There’s no question that female surgeons are just as skilled, and perhaps even more so, than their male colleagues. A new analysis of over 100,000 surgical patients in Ontario, Canada, finds those who were operated on by female surgeons were less likely to die a month after their procedure compared to those who had male surgeons.

The findings mirror a different study published last February that found patients who saw female internal medicine doctors had slightly lower rates of death within 30 days of their initial hospitalization.

While the methodology of either paper doesn’t shed light on any potential reasons for this divide between men and women in the operating room, past studies have shown female doctors are more likely to follow medical guidelines, collaborate with colleagues, communicate better with their patients and adopt a patient-centered approach to care. And these are skills all surgeons should be striving to develop, said Dr. Christopher Wallis, lead author of the surgery study and a urology resident at the University of Toronto.

“What can we, as male surgeons, do so that every patient gets that benefit?” said Wallis. “Guideline adherence, communication, whatever it is, we want to understand the process that leads female surgeons to get better outcomes, so that a patient who is treated by any surgeon gets the best possible outcome.”

The results are also an argument for the need to bring more women into the profession and treat them equitably, said Dr. Raj Satkunasivam, a urologic surgeon at Houston Methodist Hospital who also worked on the female surgeons research.

The good news is that younger women are signing up for surgical specialties more than ever before. About 35 percent of residents specializing in general surgery were women, according to a 2015-2016 report from the Association of American Medical Colleges. What’s needed now, say Kozar, Wilson and others, is to make sure they continue ascending to positions of leadership in the field.

Now the problem becomes how to keep them

As more and more women sign up to learn surgical specialties, hospitals should concentrate on retention, said Dr. Niamey Wilson, chief of breast surgery at St. Francis Hospital and Medical Center in Connecticut and assistant professor of surgery at UConn.

“When you look at their careers long-term, not many women stay in the field or pursue these higher-level positions that men do,” she said. “Part of that is culture, and that is something that is going to take time to change.”

One way Wilson is helping to change the culture at her hospital is with a committee called the Physician Forum for Equity and Inclusion, which mentors female doctors to help them become leaders in their field.

“It’s not really enough to have women in the room,” Wilson said. “They also have to be looking for career advancement the same as their male counterparts are.”

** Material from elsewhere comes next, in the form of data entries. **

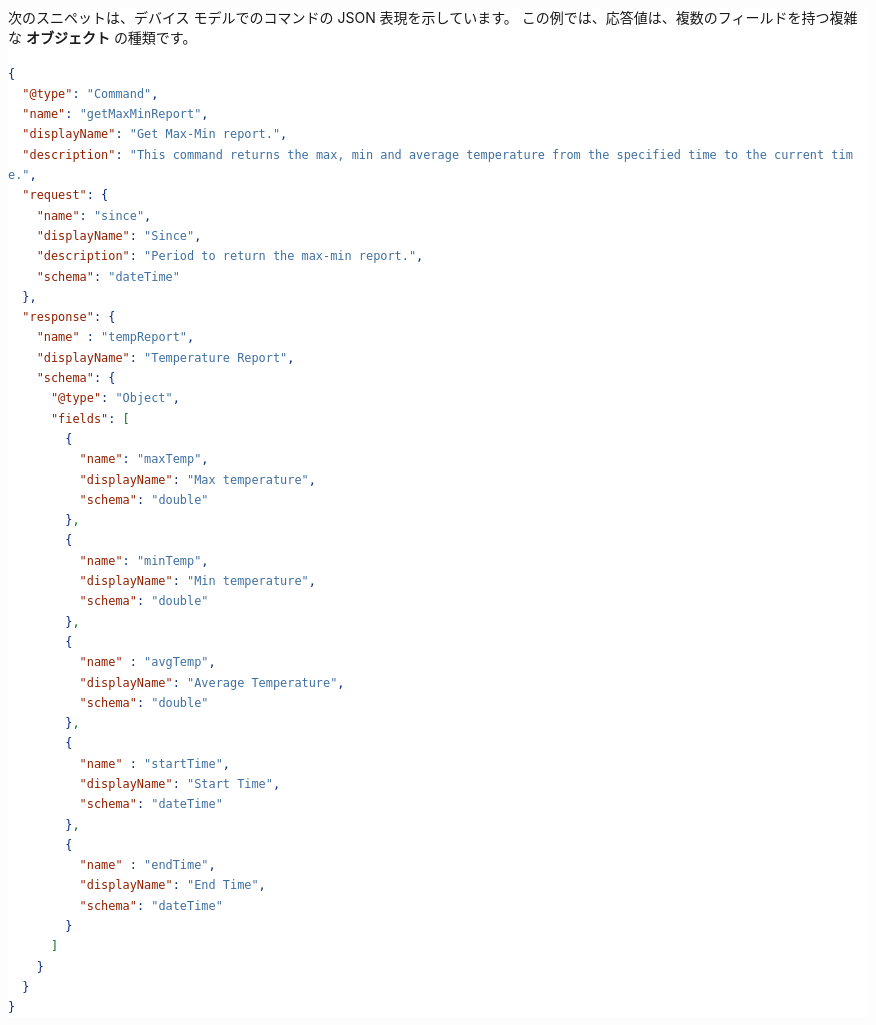 次のスニペットは、デバイス モデルでのコマンドの JSON 表現を示しています。 この例では、応答値は、複数のフィールドを持つ複雑な **オブジェクト** の種類です。

```json
{
  "@type": "Command",
  "name": "getMaxMinReport",
  "displayName": "Get Max-Min report.",
  "description": "This command returns the max, min and average temperature from the specified time to the current time.",
  "request": {
    "name": "since",
    "displayName": "Since",
    "description": "Period to return the max-min report.",
    "schema": "dateTime"
  },
  "response": {
    "name" : "tempReport",
    "displayName": "Temperature Report",
    "schema": {
      "@type": "Object",
      "fields": [
        {
          "name": "maxTemp",
          "displayName": "Max temperature",
          "schema": "double"
        },
        {
          "name": "minTemp",
          "displayName": "Min temperature",
          "schema": "double"
        },
        {
          "name" : "avgTemp",
          "displayName": "Average Temperature",
          "schema": "double"
        },
        {
          "name" : "startTime",
          "displayName": "Start Time",
          "schema": "dateTime"
        },
        {
          "name" : "endTime",
          "displayName": "End Time",
          "schema": "dateTime"
        }
      ]
    }
  }
}
```

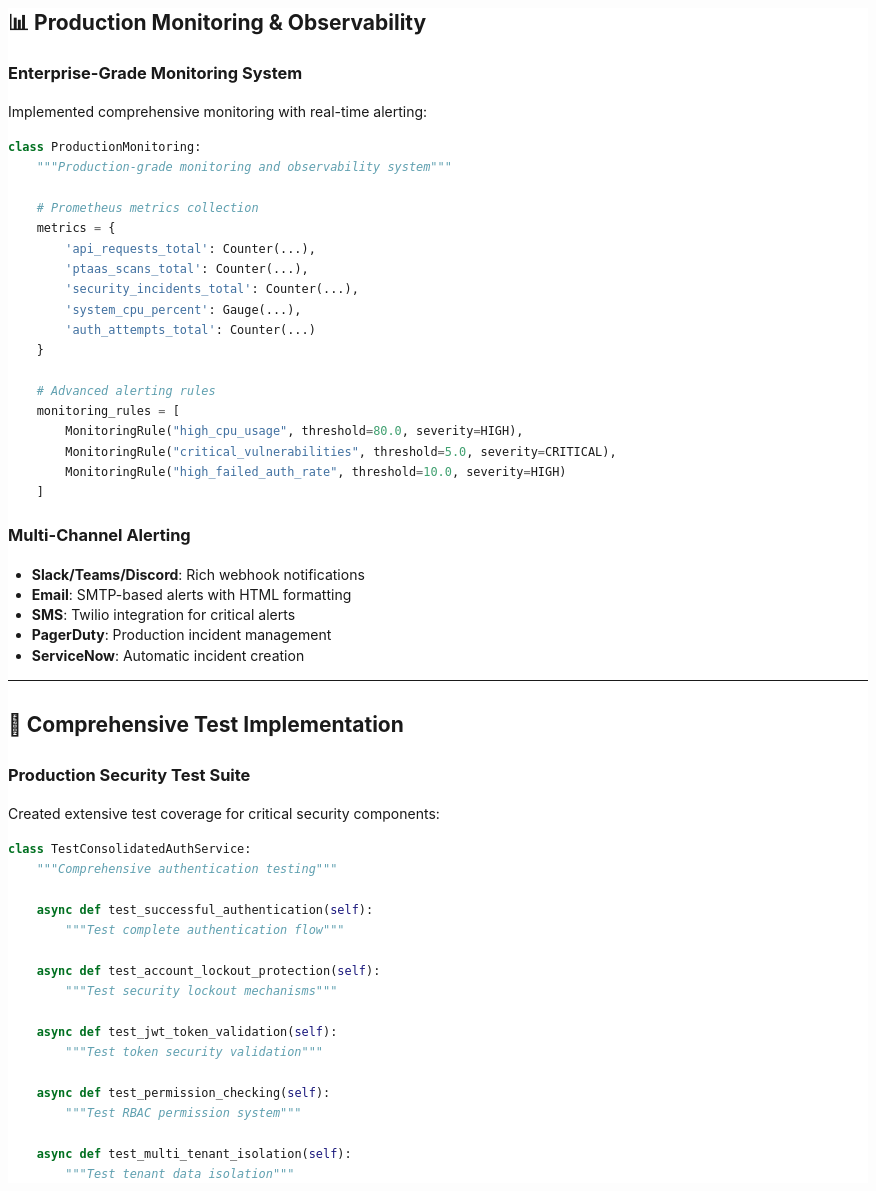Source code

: ## 📊 **Production Monitoring & Observability**

### **Enterprise-Grade Monitoring System**

Implemented comprehensive monitoring with real-time alerting:

```python
class ProductionMonitoring:
    """Production-grade monitoring and observability system"""

    # Prometheus metrics collection
    metrics = {
        'api_requests_total': Counter(...),
        'ptaas_scans_total': Counter(...),
        'security_incidents_total': Counter(...),
        'system_cpu_percent': Gauge(...),
        'auth_attempts_total': Counter(...)
    }

    # Advanced alerting rules
    monitoring_rules = [
        MonitoringRule("high_cpu_usage", threshold=80.0, severity=HIGH),
        MonitoringRule("critical_vulnerabilities", threshold=5.0, severity=CRITICAL),
        MonitoringRule("high_failed_auth_rate", threshold=10.0, severity=HIGH)
    ]
```

### **Multi-Channel Alerting**

- **Slack/Teams/Discord**: Rich webhook notifications
- **Email**: SMTP-based alerts with HTML formatting
- **SMS**: Twilio integration for critical alerts
- **PagerDuty**: Production incident management
- **ServiceNow**: Automatic incident creation

---

## 🧪 **Comprehensive Test Implementation**

### **Production Security Test Suite**

Created extensive test coverage for critical security components:

```python
class TestConsolidatedAuthService:
    """Comprehensive authentication testing"""

    async def test_successful_authentication(self):
        """Test complete authentication flow"""

    async def test_account_lockout_protection(self):
        """Test security lockout mechanisms"""

    async def test_jwt_token_validation(self):
        """Test token security validation"""

    async def test_permission_checking(self):
        """Test RBAC permission system"""

    async def test_multi_tenant_isolation(self):
        """Test tenant data isolation"""
```
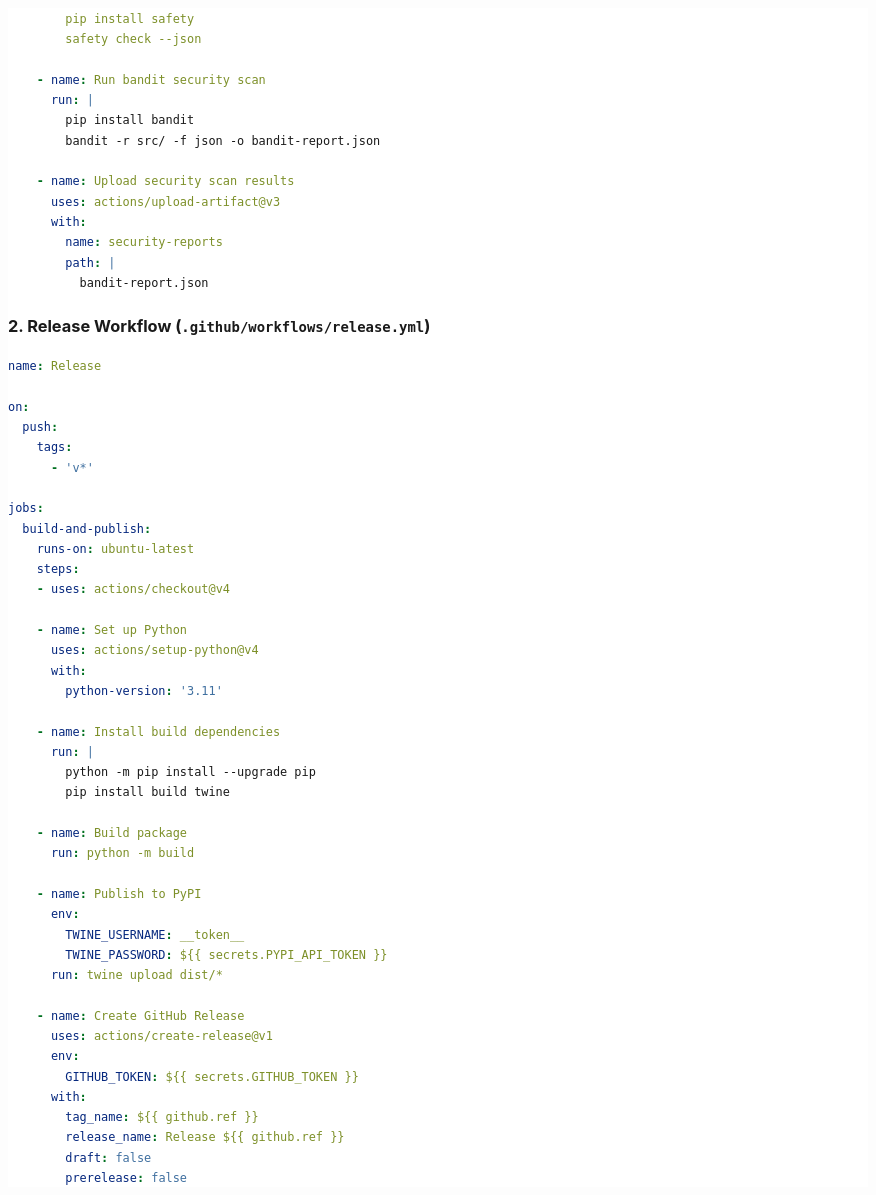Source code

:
 ```yaml
        pip install safety
        safety check --json
    
    - name: Run bandit security scan
      run: |
        pip install bandit
        bandit -r src/ -f json -o bandit-report.json
    
    - name: Upload security scan results
      uses: actions/upload-artifact@v3
      with:
        name: security-reports
        path: |
          bandit-report.json
```

### 2. Release Workflow (`.github/workflows/release.yml`)

```yaml
name: Release

on:
  push:
    tags:
      - 'v*'

jobs:
  build-and-publish:
    runs-on: ubuntu-latest
    steps:
    - uses: actions/checkout@v4
    
    - name: Set up Python
      uses: actions/setup-python@v4
      with:
        python-version: '3.11'
    
    - name: Install build dependencies
      run: |
        python -m pip install --upgrade pip
        pip install build twine
    
    - name: Build package
      run: python -m build
    
    - name: Publish to PyPI
      env:
        TWINE_USERNAME: __token__
        TWINE_PASSWORD: ${{ secrets.PYPI_API_TOKEN }}
      run: twine upload dist/*
    
    - name: Create GitHub Release
      uses: actions/create-release@v1
      env:
        GITHUB_TOKEN: ${{ secrets.GITHUB_TOKEN }}
      with:
        tag_name: ${{ github.ref }}
        release_name: Release ${{ github.ref }}
        draft: false
        prerelease: false
```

Guidelines capping weekly residency shifts at 80 hours, which went into effect last July, will also play a big role in helping retain doctors regardless of gender, Kozar added, as the punishing workload of surgeons and other medical specialties harms everyone. Kozar has been heartened to see her younger colleagues, both men and women, taking time for parental leave after the birth of a child, or leaving work to catch a child’s baseball game.

She credits the next generation’s push for a healthier work-life balance for all as another factor that will help keep women in high-pressure fields.

“They’re not afraid to say, ‘I don’t want to work a thousand hours, my career doesn’t have to be my life,’” she said. “It really helped open up conversations, not just for women, but for men and women.”

CORRECTION: A previous version of this story misspelled Christopher Wallis’ surname as Wallace.